* TO DO:
Of all the lines below, output only those starting at the one with "Evan Charney" and ending at the one with "shopping centers can", both ends included, exactly as written.
───── SUPPLIED RECORDS
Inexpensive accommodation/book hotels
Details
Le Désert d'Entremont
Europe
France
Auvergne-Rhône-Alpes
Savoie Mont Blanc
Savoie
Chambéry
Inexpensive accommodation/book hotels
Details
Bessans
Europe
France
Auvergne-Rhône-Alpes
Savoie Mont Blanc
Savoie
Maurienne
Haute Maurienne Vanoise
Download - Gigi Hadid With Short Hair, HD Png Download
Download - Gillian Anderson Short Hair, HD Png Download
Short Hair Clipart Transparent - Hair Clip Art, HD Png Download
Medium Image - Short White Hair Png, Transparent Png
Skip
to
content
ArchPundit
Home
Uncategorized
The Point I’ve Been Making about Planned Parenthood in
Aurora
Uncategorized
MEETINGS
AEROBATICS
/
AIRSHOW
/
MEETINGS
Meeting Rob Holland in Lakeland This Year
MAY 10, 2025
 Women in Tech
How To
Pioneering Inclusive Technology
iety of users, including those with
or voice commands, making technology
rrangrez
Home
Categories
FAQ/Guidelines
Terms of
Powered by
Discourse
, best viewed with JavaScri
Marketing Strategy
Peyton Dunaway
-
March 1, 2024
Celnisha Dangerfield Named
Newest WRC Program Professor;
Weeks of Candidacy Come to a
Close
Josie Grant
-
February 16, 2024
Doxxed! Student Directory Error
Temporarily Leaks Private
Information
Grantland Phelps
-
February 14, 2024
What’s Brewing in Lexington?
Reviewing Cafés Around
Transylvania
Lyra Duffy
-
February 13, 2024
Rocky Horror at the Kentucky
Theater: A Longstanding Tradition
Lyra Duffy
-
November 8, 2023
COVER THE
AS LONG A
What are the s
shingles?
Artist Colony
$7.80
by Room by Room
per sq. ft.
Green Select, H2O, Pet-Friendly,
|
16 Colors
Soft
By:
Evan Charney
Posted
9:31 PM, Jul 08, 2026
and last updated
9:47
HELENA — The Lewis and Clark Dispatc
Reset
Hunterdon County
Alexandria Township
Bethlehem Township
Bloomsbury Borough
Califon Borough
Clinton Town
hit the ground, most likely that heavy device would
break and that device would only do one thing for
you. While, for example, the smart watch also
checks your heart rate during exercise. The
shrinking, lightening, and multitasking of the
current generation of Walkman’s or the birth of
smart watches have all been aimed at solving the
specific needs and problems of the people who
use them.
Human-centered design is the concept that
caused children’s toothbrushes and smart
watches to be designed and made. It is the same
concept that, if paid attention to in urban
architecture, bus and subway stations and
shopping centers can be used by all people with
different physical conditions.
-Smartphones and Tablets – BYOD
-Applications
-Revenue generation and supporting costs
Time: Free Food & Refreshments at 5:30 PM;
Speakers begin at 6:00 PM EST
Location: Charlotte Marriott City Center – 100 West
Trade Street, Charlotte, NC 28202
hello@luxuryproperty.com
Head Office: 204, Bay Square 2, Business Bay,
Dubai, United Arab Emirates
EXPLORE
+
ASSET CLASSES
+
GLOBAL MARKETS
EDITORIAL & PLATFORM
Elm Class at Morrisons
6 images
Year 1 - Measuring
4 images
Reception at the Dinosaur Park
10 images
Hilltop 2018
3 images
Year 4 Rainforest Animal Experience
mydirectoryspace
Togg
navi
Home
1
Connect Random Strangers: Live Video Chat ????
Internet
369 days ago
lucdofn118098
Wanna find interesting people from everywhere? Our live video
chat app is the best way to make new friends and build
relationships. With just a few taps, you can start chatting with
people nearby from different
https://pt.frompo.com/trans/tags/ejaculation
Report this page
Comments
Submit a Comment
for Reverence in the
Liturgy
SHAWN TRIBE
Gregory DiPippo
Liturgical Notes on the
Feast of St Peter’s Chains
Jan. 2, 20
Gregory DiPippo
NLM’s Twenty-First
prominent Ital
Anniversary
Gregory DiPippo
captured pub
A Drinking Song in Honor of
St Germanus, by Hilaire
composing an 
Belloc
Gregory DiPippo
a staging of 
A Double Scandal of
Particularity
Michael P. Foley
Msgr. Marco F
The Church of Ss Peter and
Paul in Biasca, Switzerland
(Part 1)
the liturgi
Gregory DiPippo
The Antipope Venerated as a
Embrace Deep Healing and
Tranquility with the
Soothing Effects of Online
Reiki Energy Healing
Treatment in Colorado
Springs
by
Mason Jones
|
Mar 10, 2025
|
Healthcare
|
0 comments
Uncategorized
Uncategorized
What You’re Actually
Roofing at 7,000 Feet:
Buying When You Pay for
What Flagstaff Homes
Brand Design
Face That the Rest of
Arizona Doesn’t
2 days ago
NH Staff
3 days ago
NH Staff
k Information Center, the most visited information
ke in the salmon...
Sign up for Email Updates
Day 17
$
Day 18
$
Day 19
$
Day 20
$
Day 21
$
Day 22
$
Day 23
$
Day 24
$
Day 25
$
──────────
* OUTPUT BELOW:
Evan Charney
Posted
9:31 PM, Jul 08, 2026
and last updated
9:47
HELENA — The Lewis and Clark Dispatc
Reset
Hunterdon County
Alexandria Township
Bethlehem Township
Bloomsbury Borough
Califon Borough
Clinton Town
hit the ground, most likely that heavy device would
break and that device would only do one thing for
you. While, for example, the smart watch also
checks your heart rate during exercise. The
shrinking, lightening, and multitasking of the
current generation of Walkman’s or the birth of
smart watches have all been aimed at solving the
specific needs and problems of the people who
use them.
Human-centered design is the concept that
caused children’s toothbrushes and smart
watches to be designed and made. It is the same
concept that, if paid attention to in urban
architecture, bus and subway stations and
shopping centers can be used by all people with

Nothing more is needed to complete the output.